● REQUIRED WORK:
1. List the headings of the action items that the text on coding agents gives before "What to watch".
2. Answer these from the text on coding agents:
(a) On what date was Vercel breached?
(b) What does Agent 365 cost per user?
(c) How large a layoff did Coinbase make while citing AI productivity?
3. Reproduce the passage of the text on coding agents that begins with the words containing "What to watch" and ends with "switch on stage.".

═══ SOURCE TEXT


  • Name an owner for the morning agent PR queue: Background agents from Claude Managed Agents, Cursor Cloud, and Devin are shipping PRs overnight, but the 8am triage queue has no owner on most org charts. Without a named role tying context curation, verification design, and audit ownership together, the IBM-style 45 percent lift flattens around month four. This Monday: Open a single org-chart box between senior IC and EM, write a one-page role charter naming context curation, verification design, and blast-radius ownership, and assign it by name in next Monday's staff meeting. morning-review-queue-org-chart
  • Audit harness permissions and ship an MCP allowlist this sprint: Vercel was breached on April 19 through one over-permissioned OAuth grant on an AI coding app, four CLIs were hit by the same one-keypress RCE through a shared folder-trust convention in May, and the Claude Code hooks and MCP consent bypass (CVE-2025-59536) scored 8.7 CVSS. Every harness installed this year sits on the same door. This Monday: Ship a CI gate that fails any merge where a harness config grants a new OAuth scope or non-allowlisted MCP server, plus a written permission inventory signed by the CISO before the next sprint review. vercel-breach-coding-agents-oauth-door
  • Replace adoption percent with monthly active engineers on harness: The Jellyfish survey shows 64 percent of engineers believe AI is delivering a 25 percent boost and the same 64 percent say they cannot diagnose productivity with current data. Microsoft just made monthly active engineer rate a board-credible, vendor-auditable number, and Coinbase cited AI productivity in a 14 percent layoff. A sharp board director will ask for a CFO-verifiable source. This Monday: Replace the adoption tile on the engineering KPI dashboard with monthly active engineers on harness plus its month-over-month delta, sourced from SSO and Git telemetry, and require CFO sign-off on the data source before the June board pack. ai-coding-adoption-percentage-cto-slide-not-productivity-number

What to watch

  • Microsoft Agent 365 becomes the default CISO procurement requirement for governing rival harnesses. (within 90 days): Agent 365 at $15 per user already syncs with AWS Bedrock and Google Gemini registries. If Defender ships a one-click block for Claude Code and Cursor sessions, the governance plane locks in before harness vendors finish building their own. Trigger: Microsoft announces named Defender policy templates for Anthropic Claude Code and Cursor Cloud Agents in the Agent 365 admin center, or a Fortune 500 CISO references Agent 365 as the kill switch on stage.

══════
═══ PROVIDED RECORDS

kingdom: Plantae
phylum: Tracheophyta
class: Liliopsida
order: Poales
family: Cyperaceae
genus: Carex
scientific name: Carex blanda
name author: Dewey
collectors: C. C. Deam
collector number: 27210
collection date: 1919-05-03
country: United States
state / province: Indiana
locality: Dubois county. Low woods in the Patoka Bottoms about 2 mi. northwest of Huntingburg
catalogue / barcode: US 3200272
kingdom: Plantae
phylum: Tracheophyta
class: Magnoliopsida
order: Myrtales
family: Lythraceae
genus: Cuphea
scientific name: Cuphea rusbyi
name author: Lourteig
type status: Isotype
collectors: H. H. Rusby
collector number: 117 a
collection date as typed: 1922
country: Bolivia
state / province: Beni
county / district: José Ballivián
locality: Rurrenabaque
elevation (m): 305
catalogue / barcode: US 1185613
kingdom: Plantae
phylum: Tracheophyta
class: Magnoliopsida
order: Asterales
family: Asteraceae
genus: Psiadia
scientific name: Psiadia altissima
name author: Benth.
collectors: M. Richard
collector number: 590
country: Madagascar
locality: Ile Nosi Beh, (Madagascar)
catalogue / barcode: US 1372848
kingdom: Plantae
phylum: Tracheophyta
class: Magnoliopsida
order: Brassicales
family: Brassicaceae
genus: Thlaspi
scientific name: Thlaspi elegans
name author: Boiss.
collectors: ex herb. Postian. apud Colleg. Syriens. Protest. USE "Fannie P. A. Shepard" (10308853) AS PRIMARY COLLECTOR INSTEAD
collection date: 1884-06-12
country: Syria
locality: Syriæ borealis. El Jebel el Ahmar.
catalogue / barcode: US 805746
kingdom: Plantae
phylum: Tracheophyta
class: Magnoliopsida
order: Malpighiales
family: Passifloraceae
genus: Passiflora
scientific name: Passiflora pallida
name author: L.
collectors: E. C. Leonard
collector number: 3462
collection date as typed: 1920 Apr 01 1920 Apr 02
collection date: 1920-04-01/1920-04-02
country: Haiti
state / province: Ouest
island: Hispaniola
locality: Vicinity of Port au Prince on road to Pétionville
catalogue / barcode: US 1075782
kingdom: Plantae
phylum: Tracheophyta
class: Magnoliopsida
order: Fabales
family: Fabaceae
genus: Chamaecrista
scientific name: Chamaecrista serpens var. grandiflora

══════

● ANSWERS IN ORDER:
1.
- Name an owner for the morning agent PR queue
- Audit harness permissions and ship an MCP allowlist this sprint
- Replace adoption percent with monthly active engineers on harness

2.
(a) April 19
(b) $15 per user
(c) 14 percent

3.
What to watch

  • Microsoft Agent 365 becomes the default CISO procurement requirement for governing rival harnesses. (within 90 days): Agent 365 at $15 per user already syncs with AWS Bedrock and Google Gemini registries. If Defender ships a one-click block for Claude Code and Cursor sessions, the governance plane locks in before harness vendors finish building their own. Trigger: Microsoft announces named Defender policy templates for Anthropic Claude Code and Cursor Cloud Agents in the Agent 365 admin center, or a Fortune 500 CISO references Agent 365 as the kill switch on stage.